We were able to do the backs and fronts today, first coat. The paint dried quickly to touch, probably a little over an hour. We did the backs first, and then flipped them to do the fronts. We will now wait the 16 hours for complete drying, and tomorrow we will sand and put on a second coat. We tried a variety of tools. We had purchased the 4" Purdy rollers at Lamson and Davis, and also the mohair refills. We used these for the primer, and found they were a little nappy. Some folks recommended foam rollers, so we bought some of those as well. We tried the foam rollers, but they seemed to leave a lot of bubbles. Norm rolled, and E tipped. E used a 1 1/2" brush to get in the grooves and moldings on the fronts. At one point Norman switched to a 2" brush, on some of the smaller doors. And then Norm tried the microfiber Purdy roller refills, which seemed to do a better job than the foam rollers. It may be moot, maybe just waiting for the paint to settle would have negated all the extra effort to smooth out the paint. E has been known to be a bit obsessive from time to time. Anyway, we are happy with the results of coat #1.

Yesterday, we confirmed with Fred's Cabinets and Hardware, the specs for the countertops. This is probably a whole other blog post, and maybe I will do that Thursday, when I head down to the Cape. Meanwhile, you  must just take it on faith, that we have been thinking about different materials and their benefits and costs, and we have decided on formica. Son Zach gave us a great book a few years ago, "Sheetrock and Shellac", a thinking person's guide to home improvement, by David Owen. In his philosophical meanderings, he came full circle on countertop materials, back to formica as the most practical and utilitarian. I know everyone wants granite, but I don't. Not interested. The formica we had, was put in somewhere in the late 70s and was still useful, if maybe not stylish. And new formica costs a fraction of the fancier materials. When we sell our house, the lucky family can easily replace the countertops with their stone of choice.

We did waver a bit on getting butcher block. I researched a bunch online, and loved the look and knew I would love the feel. I'm not sure I would have loved the care and feeding of wood countertops though. I barely take care of my small cutting boards now. We went to Ikea on Saturday, to look at the oak countertops there, which are very reasonably priced, and readily available. I was surprised though, that I didn't immediately warm up to them. In Stoughton, they use the oak material to display all the other accessories, like sinks and faucets and appliances. So there are many square feet of oak butcher block, which makes it easy to visualize what it would look like in your kitchen. But no, I was not thrilled. The utility of formica won out.

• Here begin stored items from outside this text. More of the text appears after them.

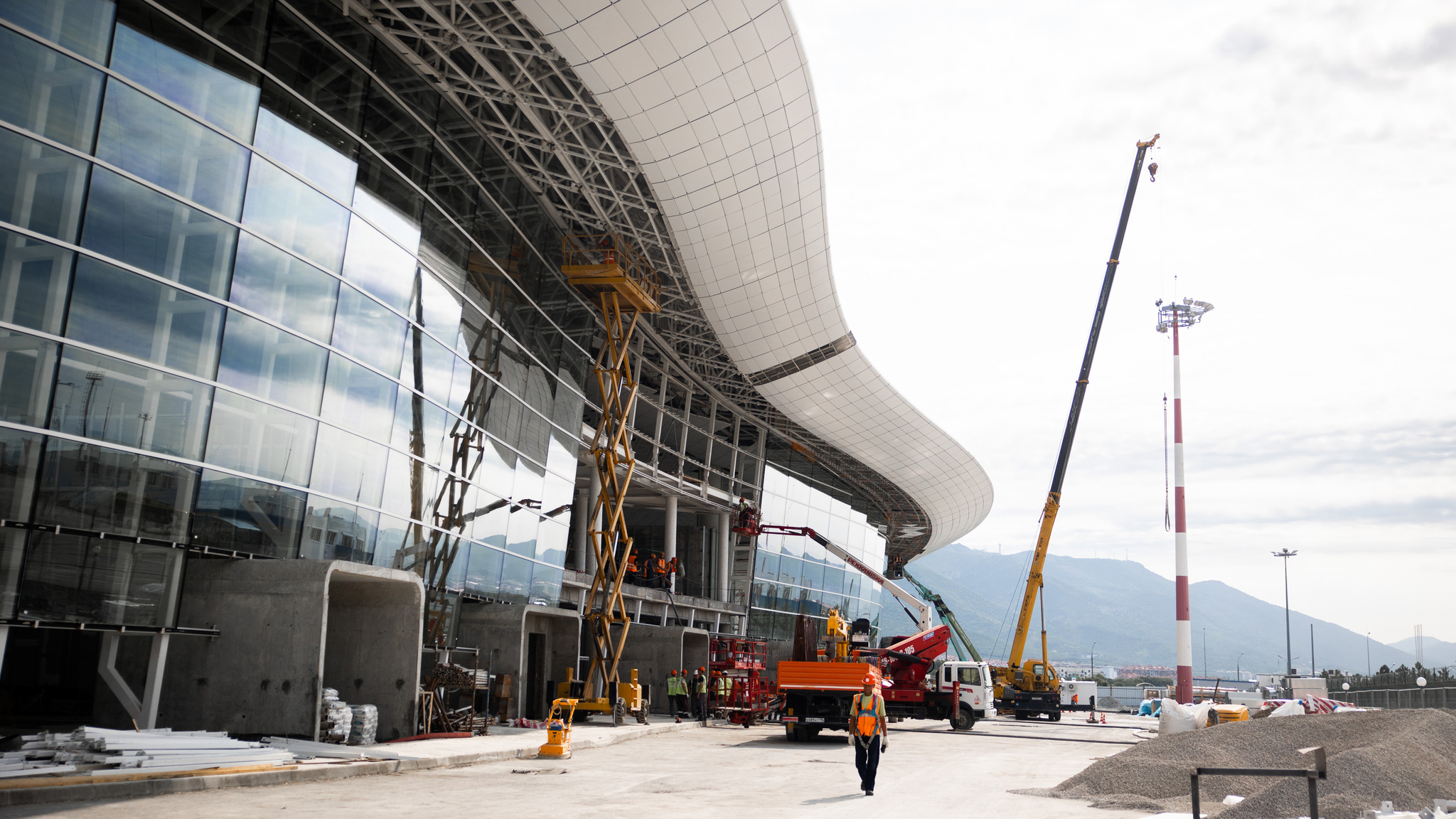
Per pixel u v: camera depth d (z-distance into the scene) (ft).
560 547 103.81
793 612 193.26
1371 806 34.71
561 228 107.55
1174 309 167.32
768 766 58.18
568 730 60.23
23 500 43.19
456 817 33.45
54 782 33.53
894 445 205.67
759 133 98.32
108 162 48.08
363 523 64.90
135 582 47.91
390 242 69.92
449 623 76.89
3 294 42.96
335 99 64.95
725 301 128.06
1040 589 145.28
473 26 77.61
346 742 54.24
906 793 44.65
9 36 44.11
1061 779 53.11
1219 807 39.45
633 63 83.41
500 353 88.63
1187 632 153.58
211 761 39.75
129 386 48.34
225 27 55.62
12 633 44.32
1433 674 194.80
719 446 177.37
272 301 57.52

We measured and I faxed over the specs to Fred's, with the color that we had picked out. It's called Colorado Slate. A greenish, brownish, coppery rendering of, hey, Colorado Slate. Paul at Fred's told us that the darker the color, the easier it would be to hide the diagonal seam where the counter turns 90 degrees. He took us back into the shop to show us the various edges and construction. Since Paul knows his business, we took his advice and went with a color that is perhaps darker than I would have picked. Also more colorful. I am not a brave person when it comes to color. Norman is thrilled with the introduction a color into the room, so I am going to love it. Really. I've lived with this kitchen for nine years, so I'm sure I can manage some green with my pale yellow cabinets. Say yes. Remember what the kitchen looked like on Saturday..
You can see the ClamChowder paint sample taped to the cabinet above. 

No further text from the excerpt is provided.